At my internship yesterday, I was asked to take on a huge project. Did this involve extensive research, a fully thought out marketing plan, a strategy that would end hunger now and for all time? No. A new intern is coming in to join us next week and I was asked to clean out a cubicle that had not seen organization since possibly 2006 (yes, I checked the dates).
What does this have to do with hunger? Absolutely nothing. Yet I found God had a few things to teach me.
You see, I find that the theme of my life is service. My school is called the School of International Service and my career goals include such aspirations as foreign service, public health, and midwifery (as well as owning my own bar when I retire from all that adventure). I work as a waitress to bring in cash (causing my colleagues to joke about how I really do feed the hungry wherever I go). I also am constantly volunteering, whether at the pregnancy center where I serve as a receptionist or through various activities with friends. I say this not to boast, but to share why this would be crucial.
I find that it's the same with people at my university. We have a high amount of volunteers and a good portion of idealists whose aim is to go to the developing world and save the children. It's a wonderful attitude and I'm proud of the fact we have so many who help out their own communities as well as our neighbors abroad. However, one thing that gets lost in the idea of service is the act that makes it service in the first place.
If you cannot get on the ground and sort through trash, do mind numbing work for someone who would not have time, willingly perform a task that offers no pleasure and no visible reward, or work past your fears, anxieties and prejudices to carry out a greater good, you are not truly serving.
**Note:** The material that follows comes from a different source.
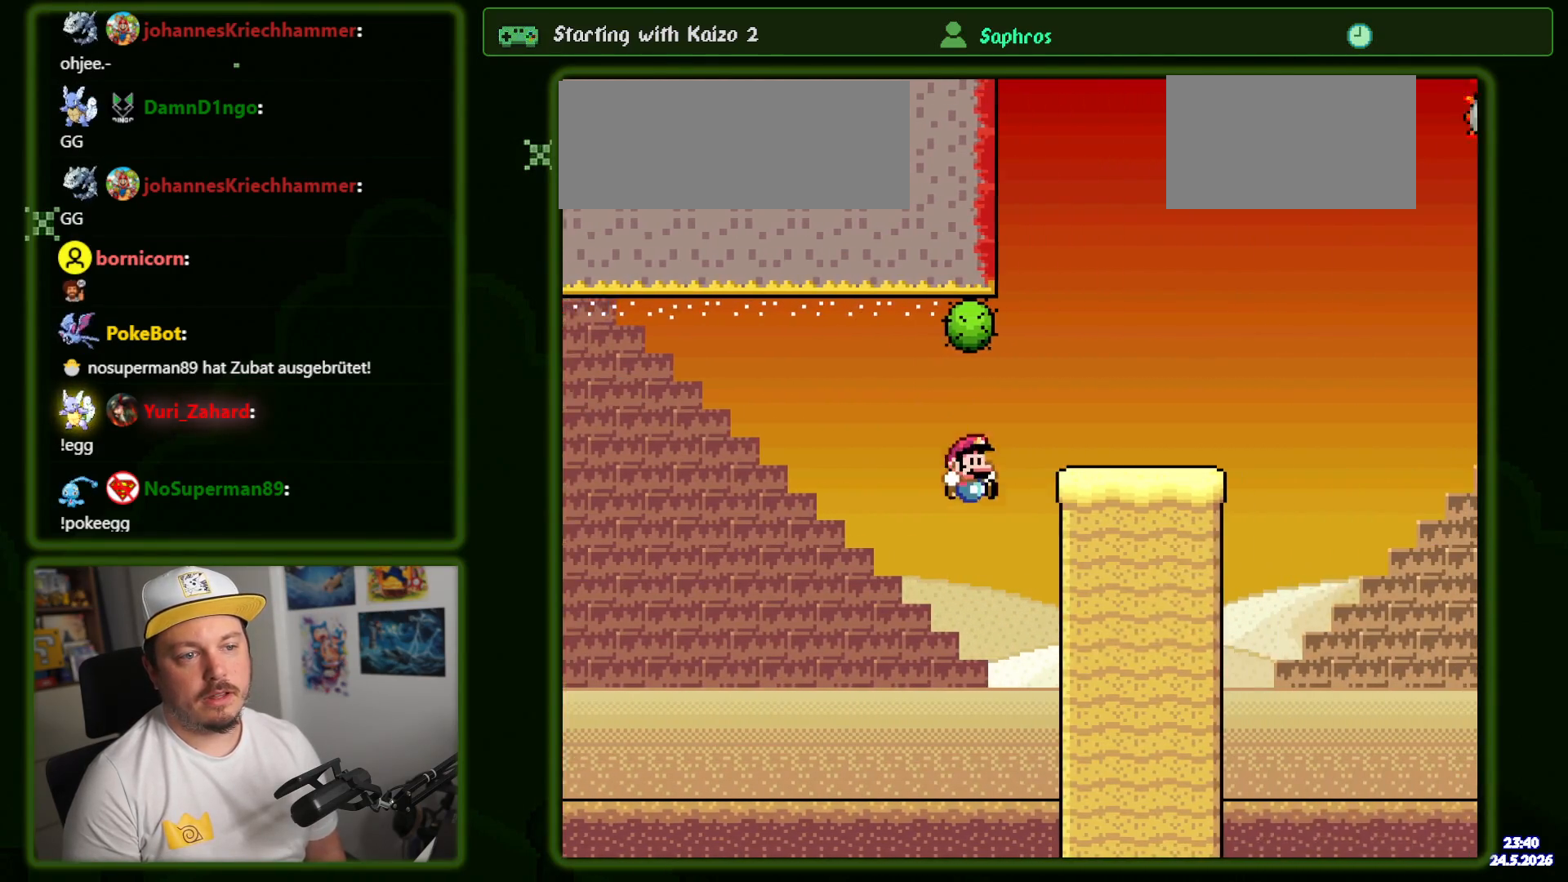
{"dt_ms": 500, "buttons": ["Y", "DPAD_RIGHT"], "events": []}
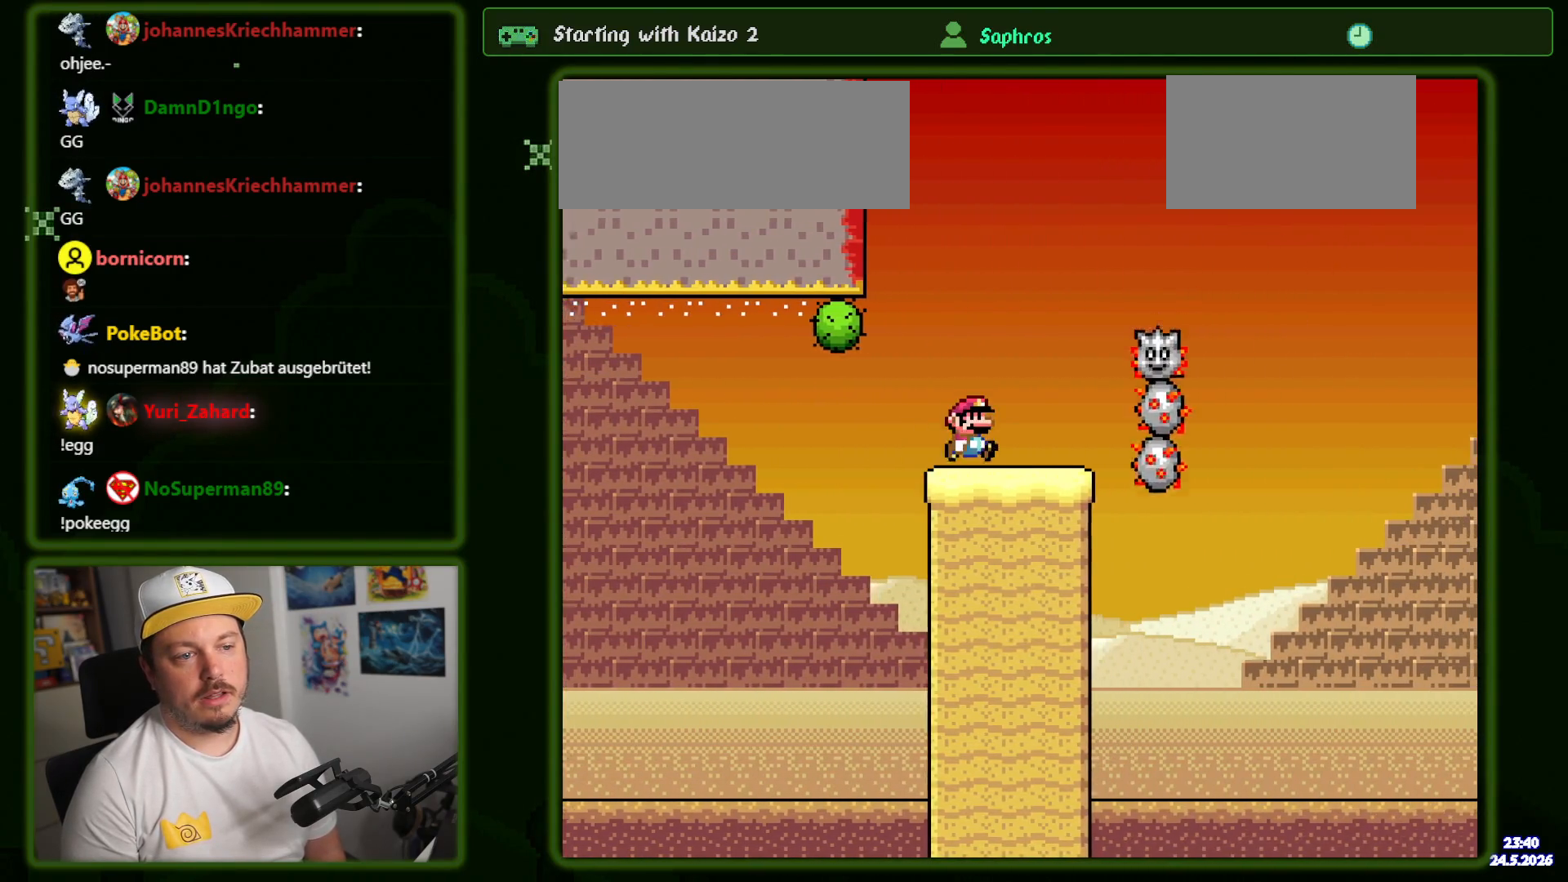
{"dt_ms": 500, "buttons": ["A", "X", "DPAD_RIGHT"]}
If you cannot walk humbly and do everything, including the banal, boring, and thankless, but with the understanding that it is worth your while, you are not serving.
Service is supposed to make you humble. Not in the sense that you think less of yourself, but in the sense that you think of yourself less, that you don't consider yourself "too good" for anyone or anything. It's not that you are not confident or secure but rather, quite the opposite. You are confident and secure enough in who you are and where you stand in the scheme of things, that you don't need to make that known. You know that those things don't matter, that you can at least do for others what you'd hope and pray they'd do for you, when that time comes.
I never thought I'd be cleaning out cubicles and doing kitchen duty (something each department has to do) in an office. At the same time, I'm grateful. For I have no right to say that I am serving if I cannot serve in the most basic of ways. Sometimes, they're the ways that actually matter.
It's so cool to know you're in all the right places doing whatever needs to be done. I think humility has an awful lot to do with loving life for exactly what it is.